Singapore Family Feud
ASIA--PACIFIC, 18 Apr 2016
The Wall Street Journal – TRANSCEND Media Service
The city-state’s reputation for meritocracy comes under attack from an unexpected source.
11 Apr 2016 – Singapore’s self-image as a meritocracy has come under attack on social media from an unexpected source: former Prime Minister Lee Kuan Yew’s daughter. Posting on Facebook, neurosurgeon Lee Wei Ling accused her brother, Prime Minister Lee Hsien Loong, of having “no qualms abusing his power to [have] a commemoration just one year after LKY died.” She continued, “If the power that be wants to establish a dynasty, LKY’s daughter will not allow LKY’s name to be sullied by a dishonorable son.”
Prime Minister Lee answered on Facebook hours later that, “The accusations are completely untrue.” Meanwhile, the state-controlled media have published accusations against Ms. Lee.
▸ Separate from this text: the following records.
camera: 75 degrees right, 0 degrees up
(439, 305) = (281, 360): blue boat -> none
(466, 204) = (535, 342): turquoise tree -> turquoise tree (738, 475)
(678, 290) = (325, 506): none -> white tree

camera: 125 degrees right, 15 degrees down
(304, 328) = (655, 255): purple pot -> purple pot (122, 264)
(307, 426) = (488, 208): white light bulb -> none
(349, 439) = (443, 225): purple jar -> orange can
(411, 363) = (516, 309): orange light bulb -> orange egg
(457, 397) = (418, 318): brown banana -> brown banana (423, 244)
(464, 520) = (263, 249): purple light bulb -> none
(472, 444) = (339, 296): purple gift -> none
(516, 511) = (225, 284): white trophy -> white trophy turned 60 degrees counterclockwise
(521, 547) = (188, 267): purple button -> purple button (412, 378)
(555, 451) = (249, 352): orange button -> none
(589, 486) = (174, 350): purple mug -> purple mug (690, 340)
The family feud started when Ms. Lee submitted to the Straits Times newspaper an opinion article that objected to “hero worship” of her father on the first anniversary of his death. Editors there made cuts that Ms. Lee found objectionable, and she withdrew the piece.
Ms. Lee then posted the article on Facebook with the complaint that over a decade of writing a weekly column for the newspaper she was censored by three successive editors on sensitive topics. “I will no longer write for [Singapore Press Holdings] as the editors there do not allow me freedom of speech,” she insisted.
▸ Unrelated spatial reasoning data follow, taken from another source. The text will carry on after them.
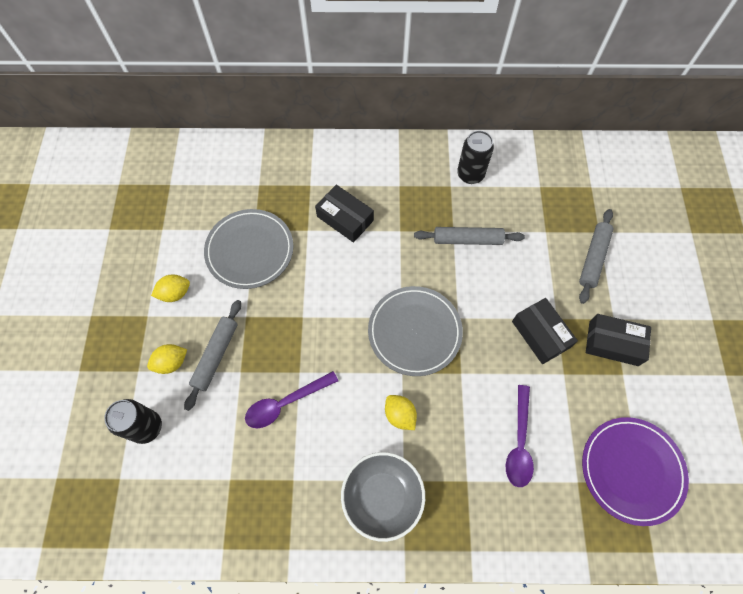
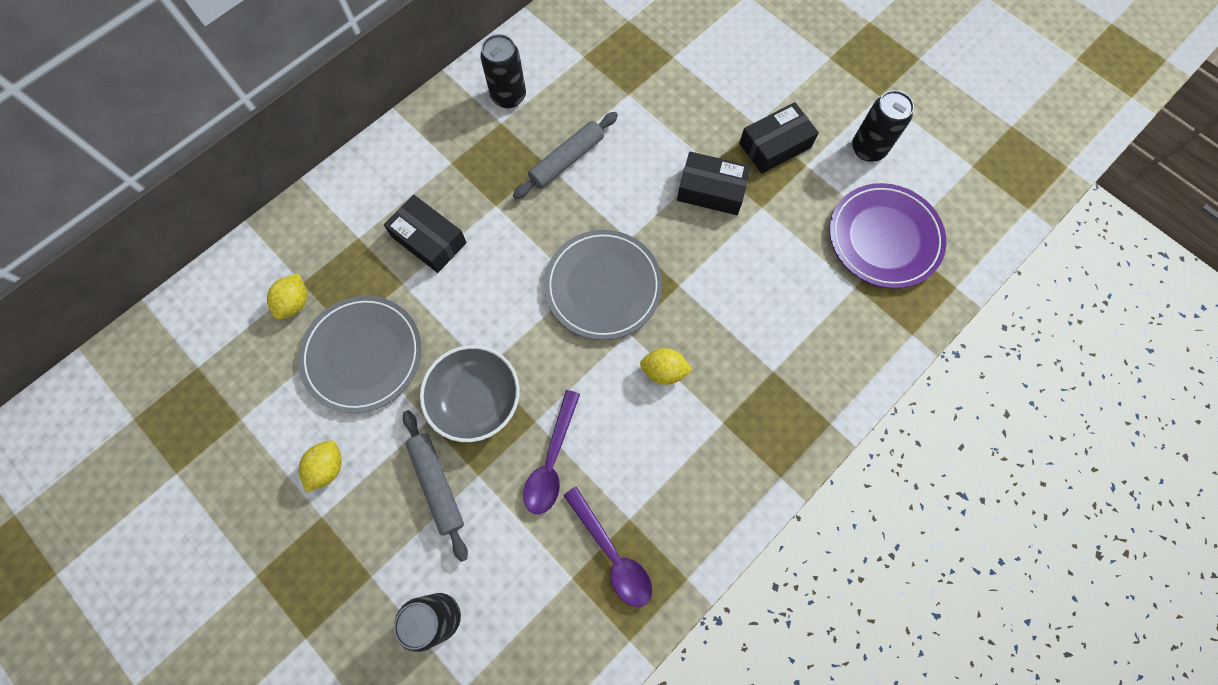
camera: 45 degrees left, 5 degrees up
(171, 362) = (398, 534): yellow lemon -> yellow lemon (295, 303)
(345, 218) = (429, 240): black box -> black box turned 45 degrees clockwise
(382, 497) = (719, 454): grey bowl -> grey bowl (476, 400)
(519, 443) = (782, 298): purple spoon -> purple spoon (612, 554)
(593, 258) = (690, 85): grey rolling pin -> none
(680, 402) = (868, 149): none -> black can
Janadas Devan, one of Ms. Lee’s previous editors and the son of former President Devan Nair, fired back that Ms. Lee was edited, not censored, because her articles were “like sailing through fog.” Ivan Fernandez, her current editor, accused her of plagiarism, a charge she denies.
On Sunday Ms. Lee posted on Facebook email correspondence with Mr. Fernandez that included the accusation of dynasty-building by her brother. Later that day the material was taken down. Prime Minister Lee’s Facebook response stated, “Meritocracy is a fundamental value of our society, and neither I, the [People’s Action Party], nor the Singapore public would tolerate any such attempt.”
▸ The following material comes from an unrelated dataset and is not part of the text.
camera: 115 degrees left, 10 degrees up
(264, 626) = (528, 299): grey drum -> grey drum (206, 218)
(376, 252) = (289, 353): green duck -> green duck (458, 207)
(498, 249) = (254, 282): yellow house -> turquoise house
Singapore’s leaders have a long record of successfully suing individuals and publications that accuse them of cronyism or nepotism. In 2013 the government extended its censorship rules to include online publications. Last month a court convicted Japanese-Australian editor Ai Takagi of sedition after her website carried four articles that the prosecution said “promote feelings of ill-will and hostility between different groups of people in Singapore.”
hough Ms. Takagi apologized “for the harm I have caused through my actions,” pleaded guilty to sedition and is pregnant, she was sentenced to 10 months in prison.
The Prime Minister now faces an awkward decision of whether to take legal recourse against his sister, a former head of the National Neuroscience Institute, since clemency could be construed as favoritism. He and his father always maintained that libel lawsuits are necessary to protect the reputations of the country’s leaders.Meanwhile, Ms. Lee’s rejected article has started a useful debate over the proliferation of fawning tributes to the late Prime Minister and his legacy of punishing those who disagreed with the government.